Since I bought my first smartphone – the Nokia 7650 – it has become my key digital device. I store absolutely everything I can on it – who I know, all the details about them, and all the other information that enables me to run my life. This dependency has increased alongside the expanding capacities of the iPhone, supplanting even my computer. So it’s fair to say that my phone contains a lot of information that I consider quite sensitive.
But what happens if someone steals my iPhone? How easy is it for that person to get access to the phone? And even if they do, how can I prevent them finding out the most sensitive information?
Firstly, what do I need to secure?
I’ve been thinking about the information that’s currently on my phone. It includes:
- Everyone I know (Contacts, Facebook), when I’m in contact with them (SMS, Email, Recent calls), and who’s most important (Favorites*)
- Everything I’m doing (my to-do list, Things) and when (Calendar)
- Places I’ve been (to a certain extent, within Maps)
- Photos I’ve taken, including scans of membership cards
- Websites I visit (Safari) and things I buy (eBay, confirmations stored in Email)
- Certain bank account details, and passwords (within Contact entries and Notes)
That’s a lot of information about my life. Using only the built-in functions, how can I secure my iPhone?
The first step is to stop people accessing that data
- Use a Passcode
- Auto-lock after a short delay
- Set the phone to Erase Data – this will happen after 10 failed passcode attempts
You may also set a stronger alphanumeric passcode by following this article at MacOSXHints.com.
This is straightforward enough, and should be sufficient to stop a snooper (if you leave your phone lying around), or if it’s lost or stolen opportunistically. But what if the person who now has your phone has a little more technical know-how? What if it was stolen on purpose in order to get all that personal information?
The bad news: your iPhone is wide open
What’s true for the iPhone is true for all computers: if you have physical access, you own the device. Jonathan Zdziarski has pointed out how easy it still is under firmware 2.2 to bypass the passcode lock. His book iPhone Forensics, demonstrates how easy it is to:
- Break v1.x and v2.x passcode-protected iPhones (including 3G) to gain access to the device
- Interrupt the iPhone 3G’s “secure wipe” process
- Conduct data recovery of a v1.x and v2.x iPhone/iPhone 3G user disk partition, and preserve and recover the entire raw disk image
- Recover deleted voicemail, images, email, and other personal data, using data carving techniques specialized for the iPhone
- Perform e-discovery of Google map lookups, typing cache, GPS fixes, geotags, and other data stored on the live file system
- Extract contact information and extended call history from the iPhone’s database
So if you lose your phone to someone who knows what they’re doing, they can get an awful lot of private information. This is not good.
Protect what you can
You can still secure additional information using applications that encrypt data. This doesn’t secure everything, but can be used to ensure bank account details etc. remain secret. If you do keep this sort of sensitive information on your phone, and you’re concerned about others having access to that data, here are some reviews comparing apps that will provide security:
Also, don’t store sensitive data in plain sight in Contact fields or in Notes. Yes, I’m deleting all of that now…

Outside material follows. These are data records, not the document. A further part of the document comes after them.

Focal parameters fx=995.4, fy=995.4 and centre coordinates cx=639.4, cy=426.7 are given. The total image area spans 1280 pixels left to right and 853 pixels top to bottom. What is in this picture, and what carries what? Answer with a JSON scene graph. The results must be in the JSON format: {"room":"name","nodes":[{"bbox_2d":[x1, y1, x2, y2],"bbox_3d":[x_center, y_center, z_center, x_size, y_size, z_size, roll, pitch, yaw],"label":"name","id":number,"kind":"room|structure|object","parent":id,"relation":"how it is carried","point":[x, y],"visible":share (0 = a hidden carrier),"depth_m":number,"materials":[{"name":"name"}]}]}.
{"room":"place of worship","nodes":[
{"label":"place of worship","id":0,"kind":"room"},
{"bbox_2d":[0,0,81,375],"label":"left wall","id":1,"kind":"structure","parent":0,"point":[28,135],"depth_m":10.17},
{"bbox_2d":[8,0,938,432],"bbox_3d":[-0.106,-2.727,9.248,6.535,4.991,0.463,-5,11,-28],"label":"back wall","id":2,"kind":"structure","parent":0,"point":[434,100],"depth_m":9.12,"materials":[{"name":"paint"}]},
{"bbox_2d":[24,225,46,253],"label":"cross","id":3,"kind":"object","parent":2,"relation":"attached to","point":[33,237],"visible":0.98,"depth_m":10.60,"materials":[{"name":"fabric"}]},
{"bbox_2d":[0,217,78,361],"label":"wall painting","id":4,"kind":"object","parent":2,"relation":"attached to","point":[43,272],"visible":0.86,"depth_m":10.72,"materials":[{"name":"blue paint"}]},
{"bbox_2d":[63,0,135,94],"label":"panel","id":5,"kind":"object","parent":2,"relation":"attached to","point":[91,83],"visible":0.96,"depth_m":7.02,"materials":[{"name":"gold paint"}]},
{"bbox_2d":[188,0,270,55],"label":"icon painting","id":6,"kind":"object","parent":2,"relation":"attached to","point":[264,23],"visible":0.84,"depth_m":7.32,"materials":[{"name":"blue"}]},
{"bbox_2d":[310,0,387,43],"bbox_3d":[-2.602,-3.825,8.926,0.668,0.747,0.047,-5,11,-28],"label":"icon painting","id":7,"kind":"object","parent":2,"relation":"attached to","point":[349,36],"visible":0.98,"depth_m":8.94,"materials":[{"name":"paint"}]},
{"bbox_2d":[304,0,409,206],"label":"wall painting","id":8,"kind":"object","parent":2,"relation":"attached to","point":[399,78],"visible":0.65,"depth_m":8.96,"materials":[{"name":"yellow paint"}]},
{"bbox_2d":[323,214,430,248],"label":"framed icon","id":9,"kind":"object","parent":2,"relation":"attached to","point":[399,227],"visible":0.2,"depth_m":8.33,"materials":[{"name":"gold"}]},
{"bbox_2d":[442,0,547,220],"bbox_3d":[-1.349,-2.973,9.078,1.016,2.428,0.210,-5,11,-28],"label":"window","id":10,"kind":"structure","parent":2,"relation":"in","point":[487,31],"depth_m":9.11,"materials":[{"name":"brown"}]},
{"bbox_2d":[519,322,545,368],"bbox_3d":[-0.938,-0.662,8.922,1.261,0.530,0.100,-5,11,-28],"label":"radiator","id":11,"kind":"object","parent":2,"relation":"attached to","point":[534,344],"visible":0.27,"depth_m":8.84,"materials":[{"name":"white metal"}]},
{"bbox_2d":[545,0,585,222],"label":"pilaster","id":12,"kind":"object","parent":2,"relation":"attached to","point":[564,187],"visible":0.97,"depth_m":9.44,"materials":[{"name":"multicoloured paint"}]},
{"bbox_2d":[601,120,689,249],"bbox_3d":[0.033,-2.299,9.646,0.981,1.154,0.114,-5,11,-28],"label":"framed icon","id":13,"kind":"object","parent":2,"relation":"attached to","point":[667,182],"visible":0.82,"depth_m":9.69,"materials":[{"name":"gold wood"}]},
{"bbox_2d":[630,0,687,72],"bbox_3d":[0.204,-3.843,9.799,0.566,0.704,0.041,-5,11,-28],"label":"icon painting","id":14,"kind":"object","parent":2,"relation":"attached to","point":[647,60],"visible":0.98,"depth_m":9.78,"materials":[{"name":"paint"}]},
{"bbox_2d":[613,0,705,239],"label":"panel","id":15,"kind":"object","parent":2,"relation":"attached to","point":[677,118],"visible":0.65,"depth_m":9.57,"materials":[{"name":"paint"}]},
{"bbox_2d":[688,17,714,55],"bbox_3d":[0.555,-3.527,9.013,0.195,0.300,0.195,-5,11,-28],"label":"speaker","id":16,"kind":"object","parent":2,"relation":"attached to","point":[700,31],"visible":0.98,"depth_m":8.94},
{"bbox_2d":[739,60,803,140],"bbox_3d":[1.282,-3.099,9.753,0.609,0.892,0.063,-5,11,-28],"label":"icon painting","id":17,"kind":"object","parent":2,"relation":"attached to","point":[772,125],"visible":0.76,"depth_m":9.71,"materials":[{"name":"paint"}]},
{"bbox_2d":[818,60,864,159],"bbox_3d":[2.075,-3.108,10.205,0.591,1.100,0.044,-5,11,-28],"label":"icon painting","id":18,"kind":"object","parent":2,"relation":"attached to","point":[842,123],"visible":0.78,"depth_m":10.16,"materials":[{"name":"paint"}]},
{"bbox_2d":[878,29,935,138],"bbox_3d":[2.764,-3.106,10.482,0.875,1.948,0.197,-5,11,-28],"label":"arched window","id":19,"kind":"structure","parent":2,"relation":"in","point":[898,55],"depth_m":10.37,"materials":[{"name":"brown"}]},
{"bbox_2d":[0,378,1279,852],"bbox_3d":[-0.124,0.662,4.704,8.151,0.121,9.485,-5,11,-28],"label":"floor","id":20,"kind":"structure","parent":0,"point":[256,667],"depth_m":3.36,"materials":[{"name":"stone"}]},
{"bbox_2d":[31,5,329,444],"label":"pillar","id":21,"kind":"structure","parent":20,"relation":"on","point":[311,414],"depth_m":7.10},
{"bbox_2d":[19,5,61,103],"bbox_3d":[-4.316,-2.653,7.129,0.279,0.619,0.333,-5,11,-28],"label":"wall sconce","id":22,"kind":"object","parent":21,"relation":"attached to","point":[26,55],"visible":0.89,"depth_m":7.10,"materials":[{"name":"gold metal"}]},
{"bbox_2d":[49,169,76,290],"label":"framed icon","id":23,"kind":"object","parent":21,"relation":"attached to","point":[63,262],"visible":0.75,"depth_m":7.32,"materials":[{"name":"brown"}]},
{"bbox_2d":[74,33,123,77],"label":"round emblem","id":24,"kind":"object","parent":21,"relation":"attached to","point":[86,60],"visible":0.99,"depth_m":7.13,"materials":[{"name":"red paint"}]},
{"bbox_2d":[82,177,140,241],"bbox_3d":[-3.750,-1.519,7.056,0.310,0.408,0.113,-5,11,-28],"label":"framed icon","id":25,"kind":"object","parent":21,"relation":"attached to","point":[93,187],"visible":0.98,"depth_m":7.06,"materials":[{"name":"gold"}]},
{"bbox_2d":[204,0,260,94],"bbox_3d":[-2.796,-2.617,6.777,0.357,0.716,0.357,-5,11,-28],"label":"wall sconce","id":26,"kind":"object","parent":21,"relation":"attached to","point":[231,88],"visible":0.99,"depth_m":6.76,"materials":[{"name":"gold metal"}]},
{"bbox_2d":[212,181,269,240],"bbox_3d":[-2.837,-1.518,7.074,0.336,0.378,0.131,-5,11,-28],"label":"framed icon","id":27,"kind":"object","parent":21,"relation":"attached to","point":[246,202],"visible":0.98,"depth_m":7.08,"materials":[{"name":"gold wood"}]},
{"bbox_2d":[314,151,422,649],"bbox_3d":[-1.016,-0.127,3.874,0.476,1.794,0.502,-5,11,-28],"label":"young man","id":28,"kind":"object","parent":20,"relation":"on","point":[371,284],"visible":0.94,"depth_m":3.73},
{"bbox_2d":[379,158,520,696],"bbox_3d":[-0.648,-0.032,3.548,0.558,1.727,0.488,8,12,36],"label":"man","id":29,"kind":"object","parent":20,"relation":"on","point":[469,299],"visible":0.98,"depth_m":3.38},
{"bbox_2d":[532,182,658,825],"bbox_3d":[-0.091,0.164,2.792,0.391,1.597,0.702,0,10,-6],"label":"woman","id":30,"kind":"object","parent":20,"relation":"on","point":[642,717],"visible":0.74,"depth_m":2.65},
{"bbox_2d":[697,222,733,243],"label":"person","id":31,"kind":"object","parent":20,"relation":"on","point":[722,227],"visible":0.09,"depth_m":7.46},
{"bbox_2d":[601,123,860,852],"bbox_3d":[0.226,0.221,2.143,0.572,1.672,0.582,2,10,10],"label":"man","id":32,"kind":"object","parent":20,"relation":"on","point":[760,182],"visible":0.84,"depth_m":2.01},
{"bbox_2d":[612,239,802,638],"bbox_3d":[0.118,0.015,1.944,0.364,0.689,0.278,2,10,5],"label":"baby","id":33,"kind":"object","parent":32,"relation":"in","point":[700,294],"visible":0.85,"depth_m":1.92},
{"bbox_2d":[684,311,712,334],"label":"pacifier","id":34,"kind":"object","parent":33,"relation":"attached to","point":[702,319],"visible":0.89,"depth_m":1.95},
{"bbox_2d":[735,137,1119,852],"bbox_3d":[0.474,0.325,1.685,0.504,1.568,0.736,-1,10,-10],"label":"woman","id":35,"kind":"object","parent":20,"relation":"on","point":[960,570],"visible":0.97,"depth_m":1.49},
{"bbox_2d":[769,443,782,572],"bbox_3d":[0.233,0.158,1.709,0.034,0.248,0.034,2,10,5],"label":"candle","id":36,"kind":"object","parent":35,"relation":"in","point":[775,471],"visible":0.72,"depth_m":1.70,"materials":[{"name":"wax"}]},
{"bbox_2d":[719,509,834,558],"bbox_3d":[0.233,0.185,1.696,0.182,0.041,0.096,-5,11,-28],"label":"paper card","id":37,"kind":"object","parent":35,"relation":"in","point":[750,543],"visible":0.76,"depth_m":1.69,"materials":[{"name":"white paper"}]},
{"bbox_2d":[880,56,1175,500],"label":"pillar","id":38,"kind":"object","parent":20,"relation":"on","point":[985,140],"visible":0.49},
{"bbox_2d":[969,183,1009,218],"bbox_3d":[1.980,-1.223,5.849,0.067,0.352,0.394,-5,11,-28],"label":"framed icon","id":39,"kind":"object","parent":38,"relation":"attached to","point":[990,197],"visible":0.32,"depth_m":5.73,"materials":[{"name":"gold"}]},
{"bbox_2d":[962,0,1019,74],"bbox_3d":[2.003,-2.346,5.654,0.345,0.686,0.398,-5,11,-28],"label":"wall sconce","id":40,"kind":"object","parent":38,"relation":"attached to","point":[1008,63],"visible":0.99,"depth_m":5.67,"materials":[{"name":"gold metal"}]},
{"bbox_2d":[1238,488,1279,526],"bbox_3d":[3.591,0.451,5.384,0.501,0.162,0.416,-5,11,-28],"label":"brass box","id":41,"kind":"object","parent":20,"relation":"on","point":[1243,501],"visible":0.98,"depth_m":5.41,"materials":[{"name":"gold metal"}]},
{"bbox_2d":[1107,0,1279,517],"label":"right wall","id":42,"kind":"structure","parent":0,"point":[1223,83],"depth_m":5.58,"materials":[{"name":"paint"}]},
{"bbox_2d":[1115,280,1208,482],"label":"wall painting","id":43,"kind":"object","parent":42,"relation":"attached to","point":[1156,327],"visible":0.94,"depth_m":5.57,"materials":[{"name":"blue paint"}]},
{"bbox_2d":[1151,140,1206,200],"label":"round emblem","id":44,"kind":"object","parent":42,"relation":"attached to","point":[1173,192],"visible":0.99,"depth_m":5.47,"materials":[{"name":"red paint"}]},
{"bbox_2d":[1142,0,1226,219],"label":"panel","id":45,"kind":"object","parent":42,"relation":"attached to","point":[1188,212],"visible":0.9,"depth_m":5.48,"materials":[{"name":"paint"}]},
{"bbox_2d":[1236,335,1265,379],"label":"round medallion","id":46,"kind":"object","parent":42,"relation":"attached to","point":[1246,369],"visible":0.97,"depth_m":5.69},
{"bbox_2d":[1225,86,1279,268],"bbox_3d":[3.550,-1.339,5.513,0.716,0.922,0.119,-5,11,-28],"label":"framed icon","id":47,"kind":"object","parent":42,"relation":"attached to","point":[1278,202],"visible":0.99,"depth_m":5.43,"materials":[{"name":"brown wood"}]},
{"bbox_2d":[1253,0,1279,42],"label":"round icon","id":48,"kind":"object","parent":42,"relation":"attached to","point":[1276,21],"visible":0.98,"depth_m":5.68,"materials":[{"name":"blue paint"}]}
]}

How likely are you to lose your data, really?
Auto-lock and a passcode will deter casual snoopers, and is sufficient if you regularly leave your phone lying around. But even if your phone is stolen, a technically-aware thief is far more likely to just wipe your phone and replace the firmware ready for resale, rather than take the time to create a custom RAM disk and start stealing your identity. Yet if someone does really want access to your data, you can only protect some of that data (which you consider especially sensitive**) through encryption.
Ideally, Apple should:
- Move the passcode preference out of an easily-accessible file, so that it cannot be removed by an attacker
- Don’t default to an unlocked phone – require a passcode. They mandate a password on your Mac, so why not on your most personal computer of all?
- Enable remote wipe for consumers, not just enterprise customers. If they rolled that into MobileMe, that would be enough for me to sign up.
Infoworld has an “8 easy steps to iPhone security” guide. Number 5 is “don’t jailbreak”. Contrary to what they think, jailbreaking could make your iPhone more secure, if you know what you’re doing. Zdiarski has noticed that iPhone OS takes lots of screenshots to enable the zooming effect whenever you push the Home button. These screenshots are stored, and may contain personal information you thought was deleted. On a jailbroken iPhone, you can disable these screenshots. Jailbreaking also allows you to install Cylay, an app that will track a stolen phone, although it won’t prevent a firmware restore.
Apple has some iPhone configuration advice for enterprise customers, which is good for security consideration.
* British English localisation only goes so far
** Although it is entirely arguable that your contact list (probably including your banks) and calendar are the most sensitive items of all.